Hier können Sie die Podiumsdiskussion in voller Länge verfolgen (01:29:34)

Keine Frage: Tradition und Bewährtes geben uns Halt und Sicherheit. Es gibt Perioden, die von diesen Faktoren bestimmt werden. Aktuell befinden wir uns nicht in einem solchen Zeitabschnitt. Seit der Brite Tim Berners-Lee 1989 am Schweiz-Französischen CERN «sein World Wide Web» präsentierte, bleibt kein Stein mehr auf dem anderen. Was ursprünglich als Plattform für den wissenschaftlichen Austausch gedacht war, revolutioniert unsere Art zu kommunizieren und schwemmt unsere Gedanken und Bedürfnisse an die sichtbare Oberfläche. Unsere Verhaltensweise und unsere Lebenssysteme wie die Arbeitswelt werden hinterfragt und neu gedacht. Nur wenig beeinflusst unser Leben so stark und allumfassend wie unsere Arbeit. Von klein auf werden wir in Schulen auf unser Berufsleben vorbereitet, vieles ordnet sich diesem Ziel unter. Die Arbeit gibt unserem Leben einen Sinn, einen Grund am Morgen aufzustehen, eine Aufgabe. Mit der industriellen Revolution kam der der letzte grosse Strukturwandel. Seit einigen Jahren befinden wir uns in einem ähnlich fundamentalen Umbruch. Im Zentrum steht die simple Frage: Wie bin ich als Mensch wertvoll, für mich, mein Umfeld und die Gesellschaft?

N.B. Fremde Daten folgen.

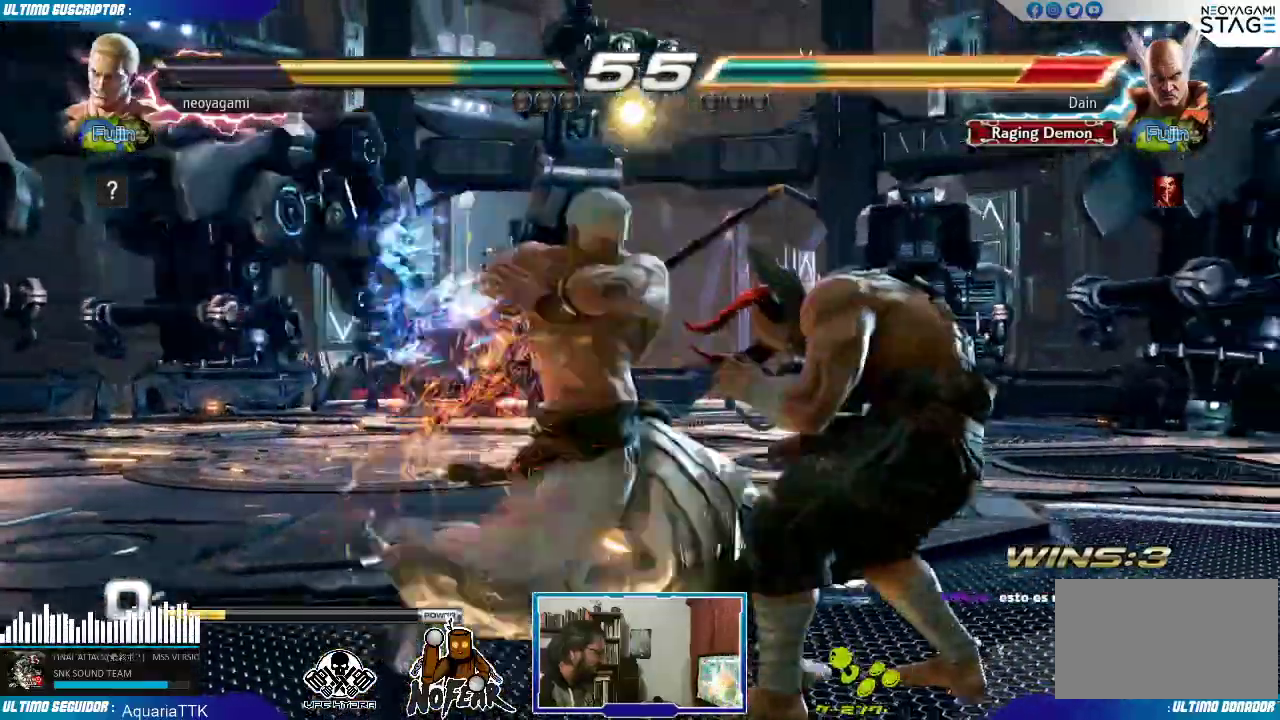
{"dt_ms": 500, "buttons": [], "left_stick": "center", "events": [[433, "left_stick", "right"], [500, "left_stick", "center"]]}
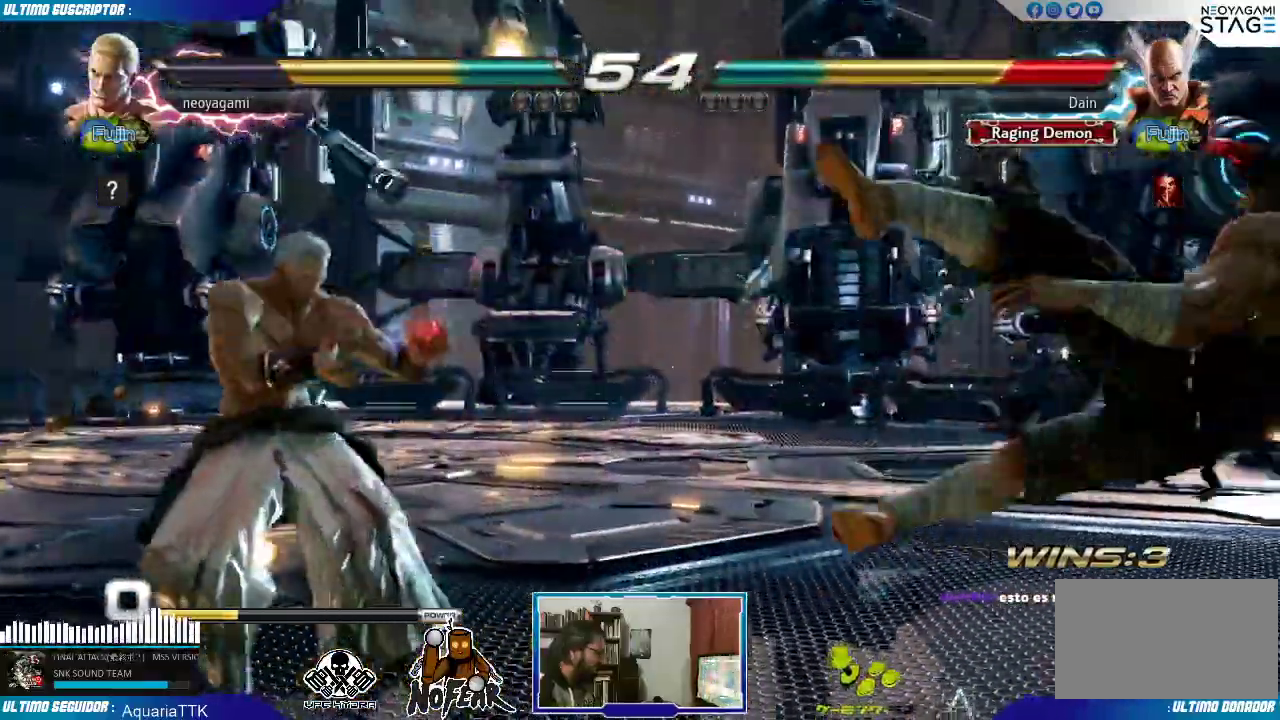
{"dt_ms": 500, "buttons": [], "left_stick": "up"}
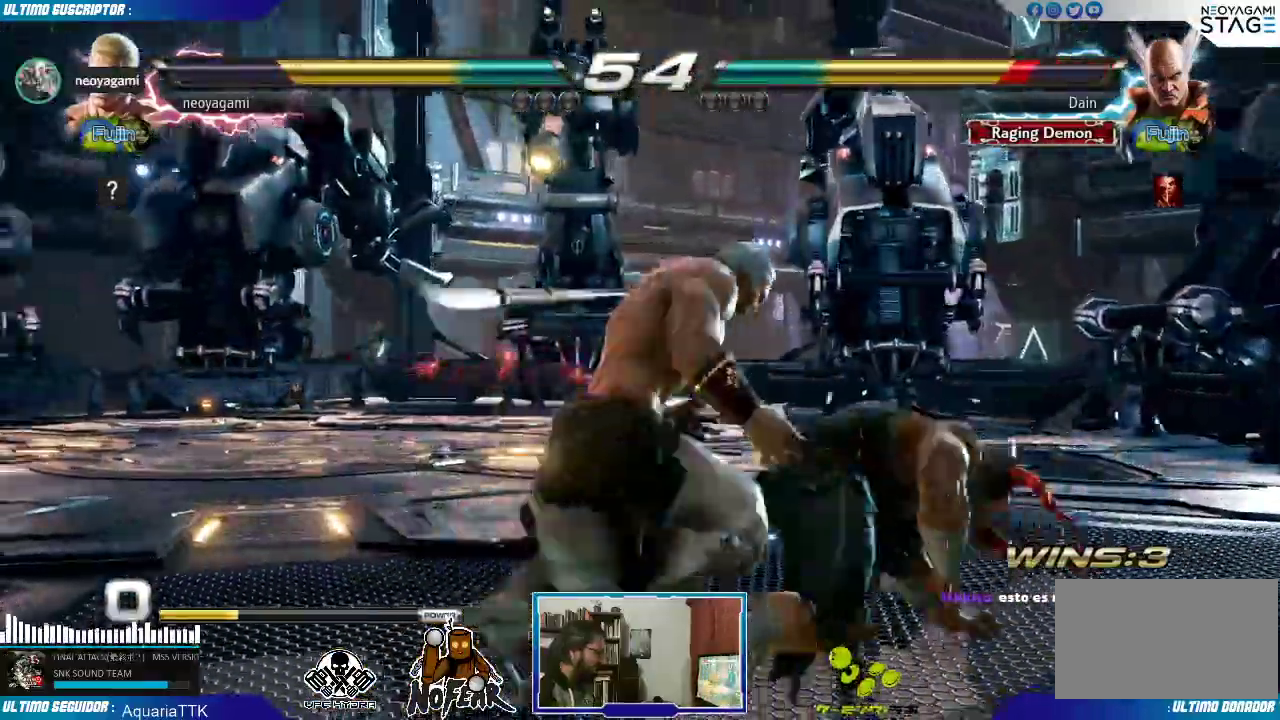
{"dt_ms": 500, "buttons": [], "left_stick": "right", "events": [[67, "left_stick", "center"], [350, "SQUARE", "down"], [433, "SQUARE", "up"], [483, "left_stick", "right"]]}
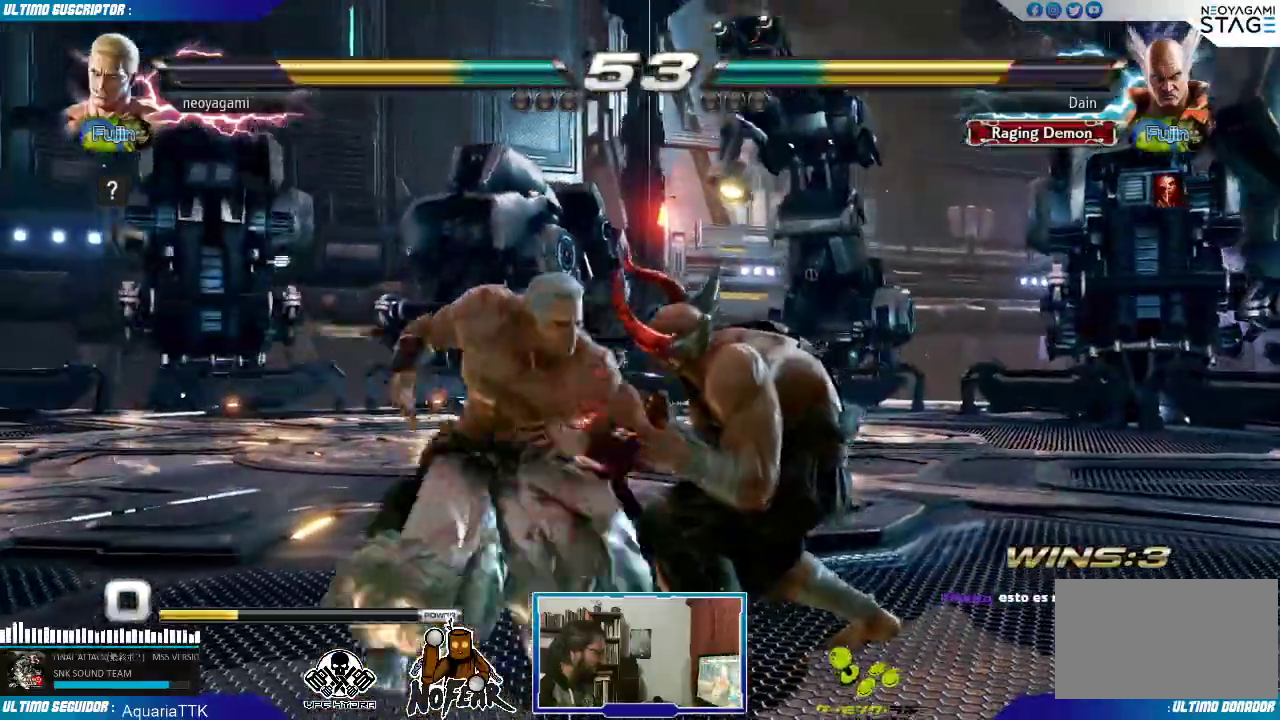
{"dt_ms": 500, "buttons": [], "left_stick": "down-right", "events": [[83, "L1", "down"], [133, "L1", "up"], [183, "L1", "down"], [233, "left_stick", "center"], [267, "L1", "up"], [333, "left_stick", "left"], [450, "left_stick", "down"], [500, "left_stick", "down-right"]]}
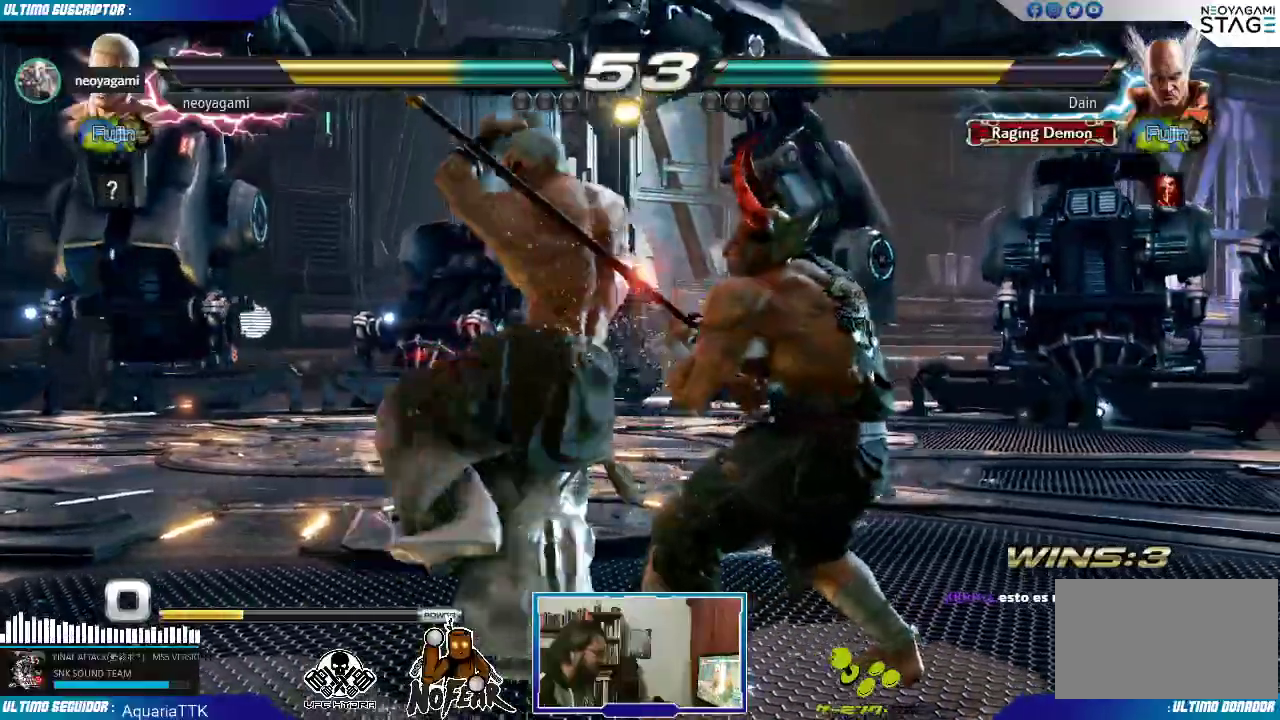
{"dt_ms": 500, "buttons": [], "left_stick": "left", "events": [[67, "left_stick", "right"], [100, "L2", "down"], [150, "L2", "up"], [200, "left_stick", "center"], [217, "L2", "down"], [267, "left_stick", "left"], [300, "L2", "up"]]}
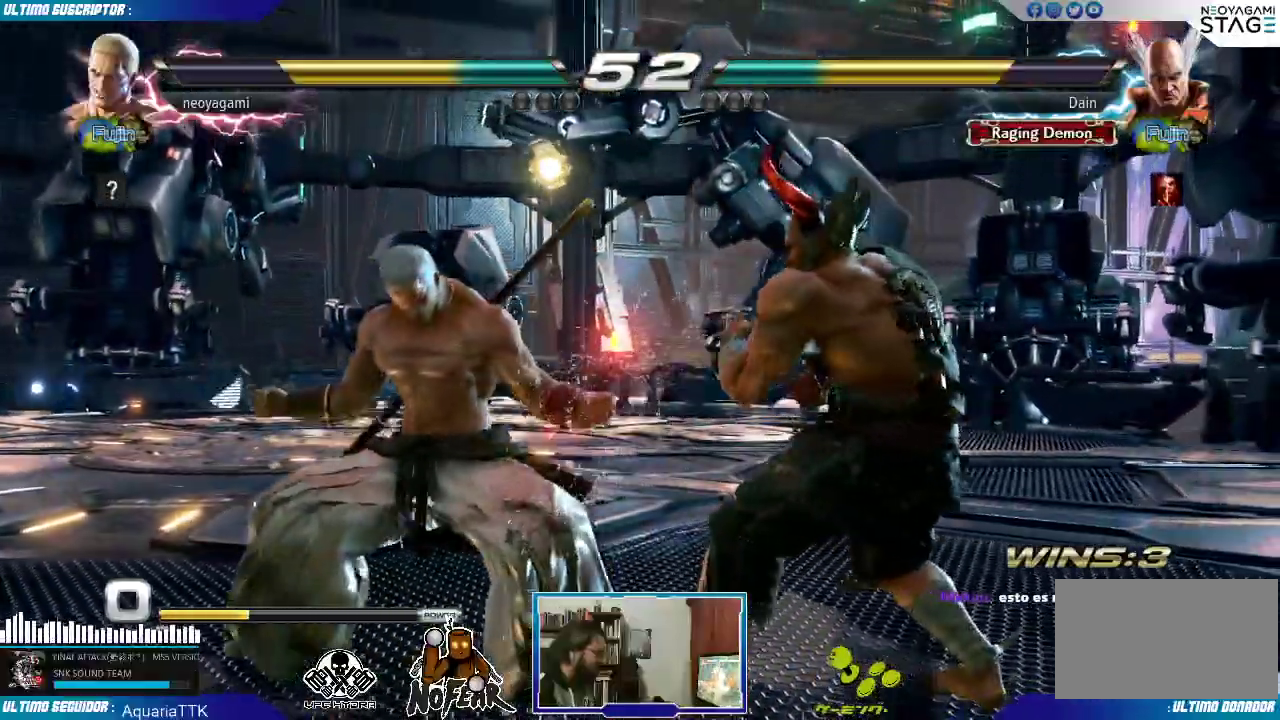
{"dt_ms": 500, "buttons": [], "left_stick": "left", "events": [[283, "left_stick", "center"], [333, "left_stick", "left"]]}
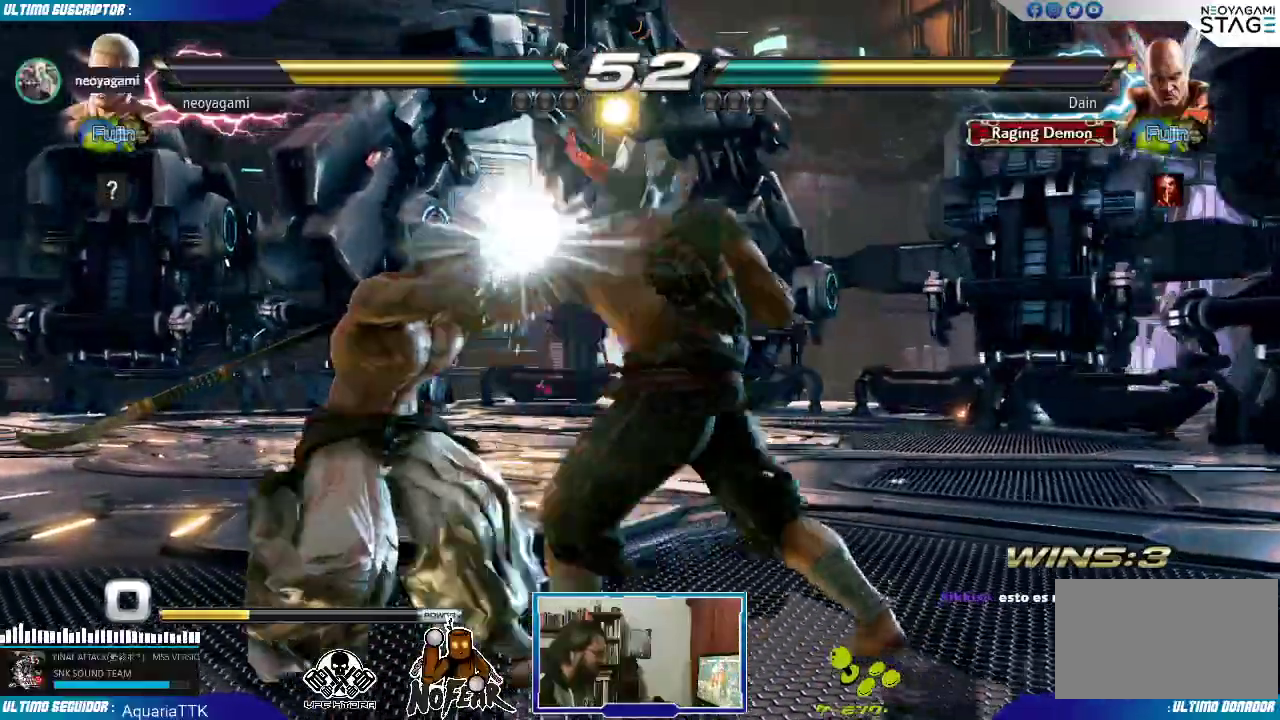
{"dt_ms": 1000, "buttons": [], "left_stick": "left"}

Zwei Frauen, die etwas zu sagen haben

Unsere Podiumsdiskussionsteilnehmerinnen sind prädestiniert, diese Frage zu beantworten. Natalie Spross ist seit 2013 CEO der Spross-Gruppe und führt das über 125-jährige Familienunternehmen in fünfter Generation. In ihrer Rolle balanciert sie zwischen Tradition und Moderne. Es ist ihr ein erklärtes Anliegen, überholte Strukturen in der konservativen Baubranche aufzubrechen. Als Unternehmerin und Mutter zweier Kinder vollbringt sie einen Balanceakt. Ihre Gesprächspartnerin an diesem Montagabend ist Helena Trachsel. Sie leitet seit 2011 die Fachstelle Gleichstellung des Kantons Zürich. Zuvor war sie jahrelang als Head des Diversity-Managements, der Employee Relation und Task Force bei Swiss Re leidenschaftlich engagiert. Themen wie Chancengleichheit und Gerechtigkeit und die Kraft der gesellschaftlichen Kohäsion beschäftigen sie schon seit früher Jugend. Wie unterschiedlich ihre Herkunft auch sein mag: Was beide Frauen vereint, ist ihr pragmatischer und realistischer Ansatz, die Faktoren unseres Zusammenlebens zu analysieren und daraus Optimierungswege abzuleiten. Dabei steht der Mensch mit seinen Bedürfnissen für beide stets im Vordergrund.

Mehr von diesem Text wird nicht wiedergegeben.